External Sharing on SharePoint
If you’ll notice in this snip, I’m hovering over the “Sharing settings” icon. If I want to get fancy with my sharing settings, this is the screen where I could restrict access to the link, set an expiration date, among other things. This brings up the fact that these files could be shared externally. Sending a file from here to someone outside of your organization is possible, but should you do it?
Faithful readers of the blog might be ready for me to launch into a rant about data security and cybercrime. Your administrators could turn off external sharing all together to make sure no data is shared this way, and then you’d need to have a different way to send it (attached to an email, Dropbox, or another solution). If it’s something sensitive, these methods aren’t great options either.
Ultimately, the best reason to not share files from SharePoint in this way is that managing individual users’ access and individual files’ permissions gets too complex. This is because SharePoint doesn’t really intend for you to use sharing this way. It’s always better to give access to a whole SharePoint site instead of trying to micromanage the content. If you have multiple files and folders shared with multiple users, the more your site grows, the harder it gets to ensure that the right people have access to the right content, which can result in data privacy problems.

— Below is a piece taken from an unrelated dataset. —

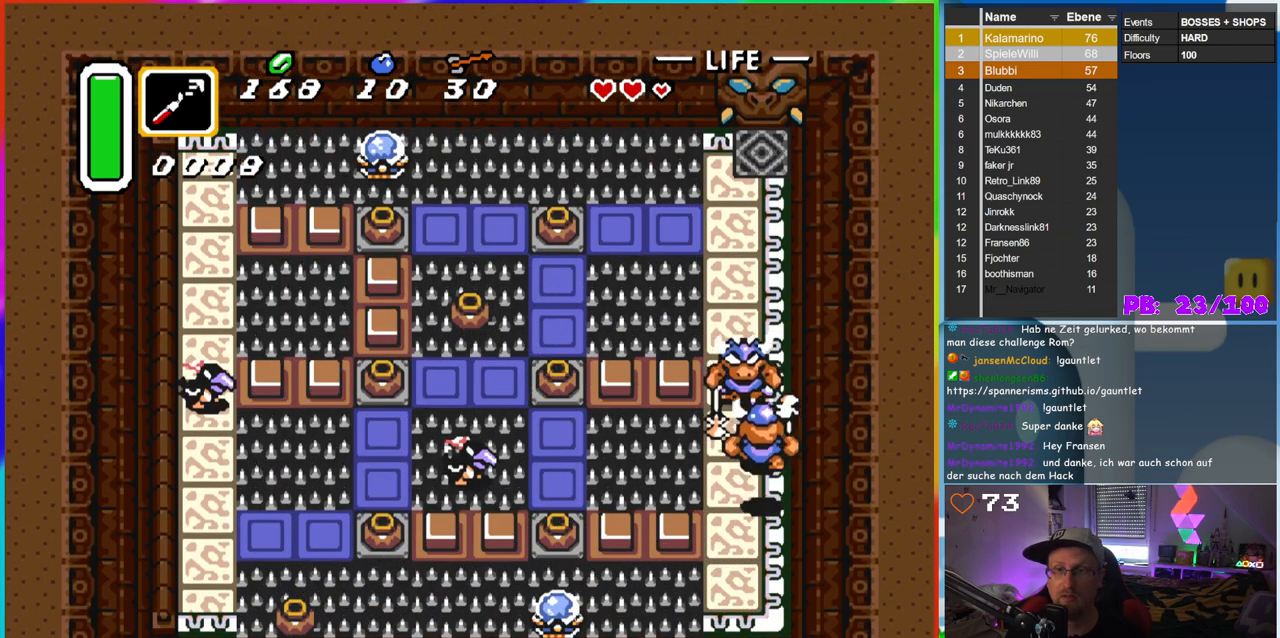
{"dt_ms": 500, "buttons": [], "events": [[150, "DPAD_DOWN", "up"], [150, "DPAD_RIGHT", "down"], [183, "DPAD_RIGHT", "up"], [183, "DPAD_UP", "down"], [233, "B", "down"], [300, "DPAD_UP", "up"], [483, "B", "up"]]}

If you share an individual file or folder on SharePoint, the external user will be given access to it on the SharePoint site but clicking anywhere else on the site will in Access denied errors. Sharing a subfolder in the document library works after the user opens the link and authenticates again with a token emailed to them by Microsoft.
Keeping track of SharePoint files and folders that have been shared with you is a little messy, with the best option being making bookmarks for everything—unlike OneDrive drive, which will have a link in the “Shared” section of the user’s OneDrive.
Ultimately all this complexity can be overcome through careful planning of what goes on a specific SharePoint site, or in its document libraries. With SharePoint, there’s no problem with starting a new site alongside your existing ones, but with the intent of collaborating with specific (or even public) collaborators.
(Personal) OneDrive as an alternative to SharePoint
If you intend to disseminate files or folders with your collaborators—that is, to share the data with the intent that they’ll download and work on the files, then send them back to you sometime—then it’s probably better to have those files in your OneDrive to share with external users. This will give them a more seamless experience by adding it to the items that are “Share with me” in their OneDrive. Doing the same on SharePoint means they need to navigate onto the SharePoint site, usually through the email that they receive when you share the content with them.
You can edit and collaborate in OneDrive folders, just like you would any other shared drive. This style of sharing is probably better for a one-time collaboration, or a folder that multiple users deposit files into for access between all parties. It doesn’t require thinking about folder hierarchies, and is just a single folder to refer to instead of a bigger collection of data, formats, web parts, etc. It’s more straightforward for more users and doesn’t involve the ambiguity of talking about “SharePoint sites,” which can make it seem like you’re talking about the web interface instead of the files themselves.